Flavio Foffa ha 19 anni. Da qualche giorno sta facendo la sua prima esperienza lavorativa: si tratta dell'alternanza scuola lavoro, che svolge nel Ristorante Il Moro di Monza.
Niente di eccezionale, parrebbe. Se non che Flavio è un ragazzo con Trisomia 21 e in Italia, ancora oggi, non è così scontato che abbia un lavoro.
Tanto che la mamma, Emanuela, ha deciso di inviare una bellissima lettera al professore che ha deciso di accogliere il figlio nelle cucine e nella sala del locale che gestisce: parole non solo commuoventi, ma soprattutto dense di significato e riflessioni profonde.
La lettera
«Carissimo professore, forse lei non si rende neppure conto di quello che sta facendo. Probabilmente per lei questa è normalità, eppure per noi e per il nostro Flavio il suo gesto è qualcosa di straordinario. Lei ha trasformato le parole di molti che ogni giorno si riempiono la bocca di termini come inclusione, attenzione alle persone più fragili in fatti».
Così recita l'incipit della madre di Flavio Foffa, che pone subito l'attenzione sulla parola "inclusione": non dovrebbe essere solo retorica, eppure troppo spesso è così.
Prosegue: «Probabilmente per lei è tutto normale e non trova nulla di speciale nell’offrire a mio figlio questa opportunità formativa ed educativa. È da anni che si sentono grandi discorsi sull’integrazione lavorativa dei ragazzi diversamente abili, della necessità di farli lavorare, di valorizzare le loro competenze. Ma poi, difficilmente, dalle parole si passa ai fatti. Lei, che con la sua famiglia gestisce uno dei ristoranti più famosi della Brianza, non ha esitato e mi ha proposto di far vivere questa esperienza a Flavio. Io ero felicissima, ma anche spaventata. Quando mi ha chiesto se ero d’accordo le ho risposto di sì perché se un insegnante vede queste potenzialità nel mio ragazzo è giusto metterlo alla prova».
Il ristorante
Il ristorante a cui la lettera si riferisce è Il Moro. Si trova a Monza e a gestirlo è un docente di Flavio Foffa, Vincenzo Butticè.

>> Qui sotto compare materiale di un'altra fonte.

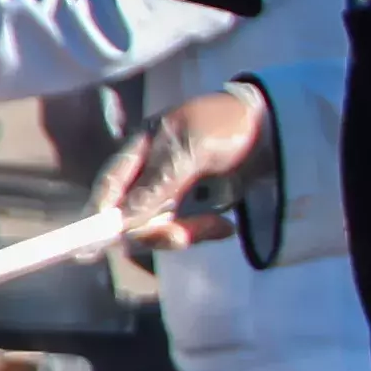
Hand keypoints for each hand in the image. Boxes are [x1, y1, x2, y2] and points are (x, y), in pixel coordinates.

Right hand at [97, 86, 266, 251]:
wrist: (276, 129)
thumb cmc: (226, 127)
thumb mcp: (190, 150)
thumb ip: (157, 183)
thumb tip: (123, 217)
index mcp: (140, 150)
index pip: (109, 185)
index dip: (99, 213)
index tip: (94, 244)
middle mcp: (150, 173)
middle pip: (131, 214)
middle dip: (154, 230)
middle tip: (180, 237)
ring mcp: (174, 191)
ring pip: (160, 226)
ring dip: (185, 233)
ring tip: (218, 227)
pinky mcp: (197, 205)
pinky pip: (187, 229)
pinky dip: (204, 232)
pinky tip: (225, 226)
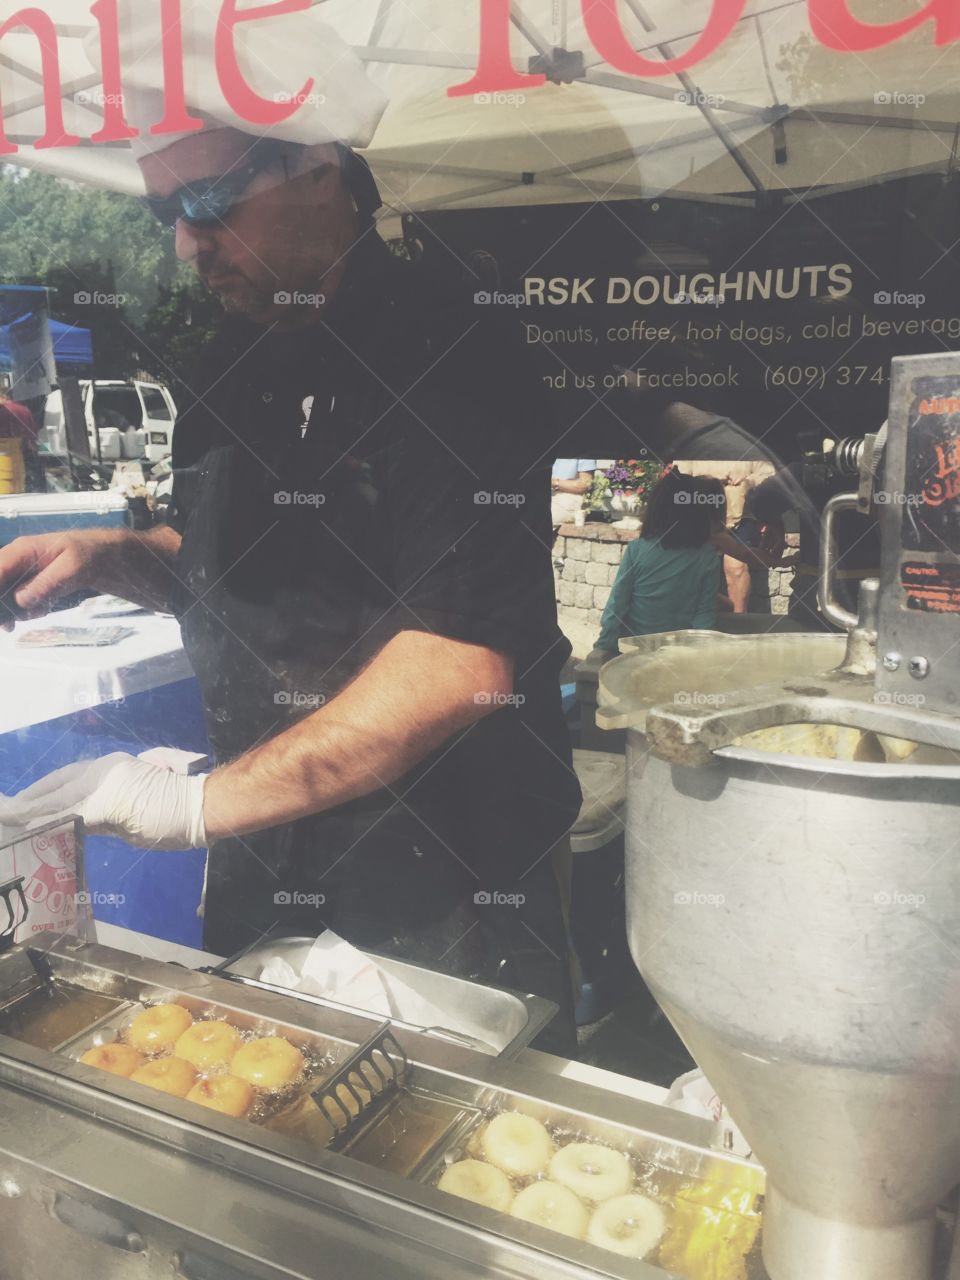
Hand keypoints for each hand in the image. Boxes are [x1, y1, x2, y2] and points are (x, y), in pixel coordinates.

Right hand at [0, 531, 125, 631]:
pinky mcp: (24, 585)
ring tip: (41, 610)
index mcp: (21, 550)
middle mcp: (14, 561)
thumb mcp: (71, 568)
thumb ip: (46, 584)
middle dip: (3, 607)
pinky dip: (24, 610)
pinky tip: (41, 610)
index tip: (2, 614)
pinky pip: (15, 602)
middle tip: (10, 625)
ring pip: (4, 597)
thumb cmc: (86, 557)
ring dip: (16, 611)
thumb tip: (19, 600)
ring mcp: (18, 573)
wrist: (98, 558)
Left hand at [2, 753, 206, 850]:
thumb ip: (108, 811)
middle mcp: (104, 769)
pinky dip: (47, 821)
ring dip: (33, 812)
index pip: (67, 778)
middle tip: (8, 812)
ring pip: (58, 799)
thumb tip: (83, 823)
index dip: (43, 791)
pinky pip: (69, 814)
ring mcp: (104, 783)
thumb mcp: (136, 805)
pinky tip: (31, 827)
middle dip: (30, 800)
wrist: (197, 806)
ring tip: (11, 820)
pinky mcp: (104, 802)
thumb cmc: (176, 808)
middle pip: (57, 786)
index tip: (21, 803)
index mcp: (112, 767)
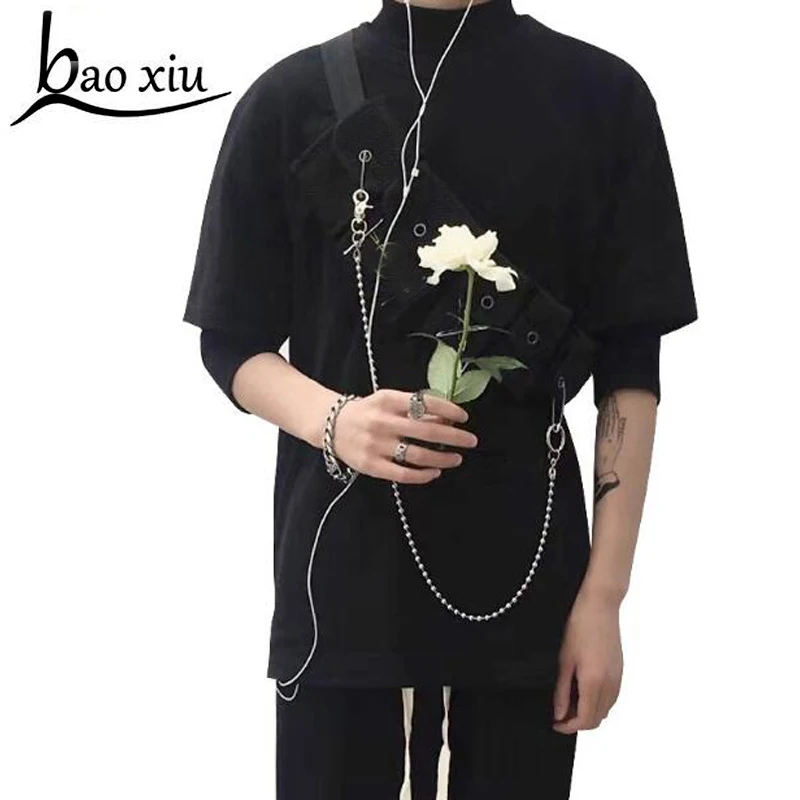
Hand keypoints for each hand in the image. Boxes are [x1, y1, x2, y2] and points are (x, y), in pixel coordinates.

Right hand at [333, 389, 478, 484]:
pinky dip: (423, 475)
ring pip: (417, 455)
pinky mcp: (372, 466)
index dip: (448, 409)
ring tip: (457, 458)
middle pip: (426, 431)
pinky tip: (435, 472)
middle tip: (472, 441)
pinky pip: (403, 474)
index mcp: (387, 400)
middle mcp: (382, 422)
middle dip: (454, 437)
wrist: (331, 425)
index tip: (464, 417)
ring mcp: (376, 445)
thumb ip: (414, 408)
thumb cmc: (368, 412)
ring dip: (442, 458)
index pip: (424, 403)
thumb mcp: (388, 402)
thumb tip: (448, 418)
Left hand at [552, 589, 622, 733]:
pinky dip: (599, 702)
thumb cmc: (579, 626)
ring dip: (589, 712)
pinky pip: (612, 697)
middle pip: (597, 719)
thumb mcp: (564, 659)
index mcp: (595, 682)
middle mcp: (611, 684)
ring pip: (606, 709)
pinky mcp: (620, 670)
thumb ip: (562, 690)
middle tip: (559, 713)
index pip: (585, 720)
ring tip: (569, 701)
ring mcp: (618, 678)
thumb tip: (559, 714)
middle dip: (578, 722)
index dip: (569, 727)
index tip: (555, 723)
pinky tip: (584, 690)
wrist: (600, 605)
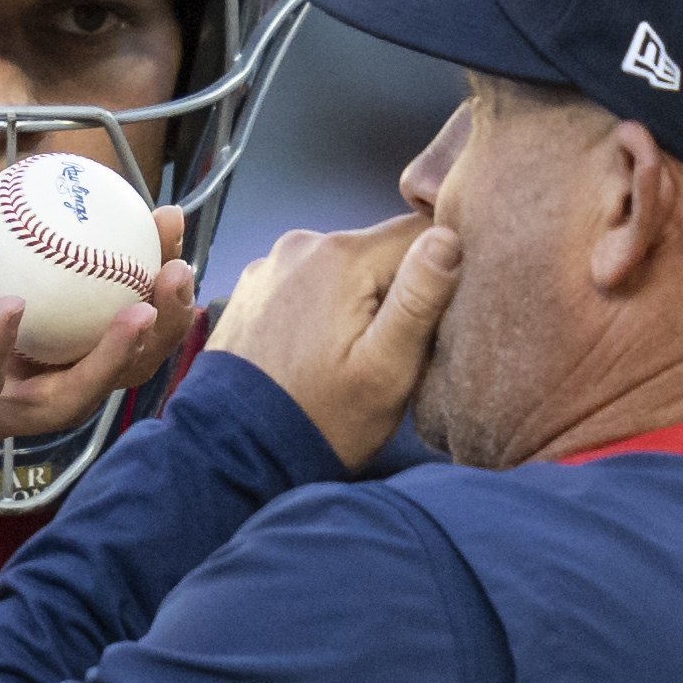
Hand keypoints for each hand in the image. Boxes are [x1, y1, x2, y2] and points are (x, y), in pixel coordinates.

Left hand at [0, 189, 194, 506]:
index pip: (79, 292)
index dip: (129, 259)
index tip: (165, 214)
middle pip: (97, 355)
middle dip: (153, 319)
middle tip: (179, 269)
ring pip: (64, 397)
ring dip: (109, 355)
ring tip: (141, 307)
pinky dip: (0, 355)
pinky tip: (15, 311)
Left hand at [204, 211, 458, 469]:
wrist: (234, 453)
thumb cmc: (320, 419)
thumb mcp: (386, 369)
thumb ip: (420, 299)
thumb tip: (448, 237)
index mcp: (340, 256)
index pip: (422, 230)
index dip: (443, 268)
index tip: (440, 313)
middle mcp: (301, 245)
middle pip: (382, 249)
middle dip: (399, 287)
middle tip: (394, 346)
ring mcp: (271, 266)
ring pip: (347, 267)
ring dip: (362, 299)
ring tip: (353, 353)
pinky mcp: (255, 290)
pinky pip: (310, 282)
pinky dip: (326, 306)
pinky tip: (321, 348)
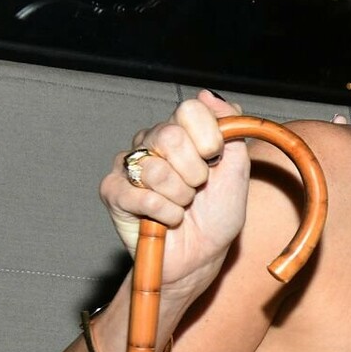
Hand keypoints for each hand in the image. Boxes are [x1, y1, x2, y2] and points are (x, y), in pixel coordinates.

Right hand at [99, 90, 248, 297]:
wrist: (201, 256)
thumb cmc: (218, 214)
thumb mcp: (237, 169)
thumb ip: (230, 130)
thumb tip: (207, 95)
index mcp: (181, 132)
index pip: (190, 110)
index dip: (209, 138)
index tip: (215, 161)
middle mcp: (150, 143)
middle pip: (170, 136)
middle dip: (195, 171)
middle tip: (198, 188)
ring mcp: (129, 166)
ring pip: (156, 169)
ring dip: (181, 197)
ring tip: (182, 206)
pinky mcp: (113, 191)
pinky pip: (143, 197)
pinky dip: (166, 213)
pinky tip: (168, 219)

A lui è destinato il pensiero di mamma Emanuela, perché è lui che ha deciso di dare al giovane con Sindrome di Down l'opportunità di mettere davvero al banco di prova della professione le sue capacità nell'ambito della pasticceria, che sta studiando presso l'istituto alberghiero che frequenta.
Sindrome di Down e lavoro
Come sottolinea la madre autrice di questa lettera, in Italia oggi si parla moltissimo di integrazione e di opportunità lavorative per persone con Sindrome di Down, ma le effettive realtà che danno questa possibilità sono concretamente pochissime. Basti pensare allo stupore che sale in maniera naturale quando ci si trova di fronte a personale con disabilità nella quotidianità: pare ancora qualcosa di eccezionale.
Alcune cooperative il cui scopo è precisamente l'inserimento professionale di persone con disabilità esistono. E alcuni negozi e catene accolgono già all'interno del loro organico ragazze e ragazzi con Trisomia 21. Ma sono ancora, purtroppo, rari.
Basterebbe leggere le parole conclusive della lettera, tuttavia, per capire l'importanza di queste opportunità. "Quando gli chiedono: Flavio, che cosa vuoi fare da grande? Lui risponde: voglio lavorare. Perché Flavio è come tutti gli altri ragazzi: Flavio vuole sentirsi utile, realizzare con le sue mani qualcosa di buono e di utile per la collettività. Anche lui con il suo lavoro vuole sentirsi gratificato, importante. In una parola realizzato. Ecco perché la ringrazio: perché sta facendo vivere a mio figlio queste sensazioni".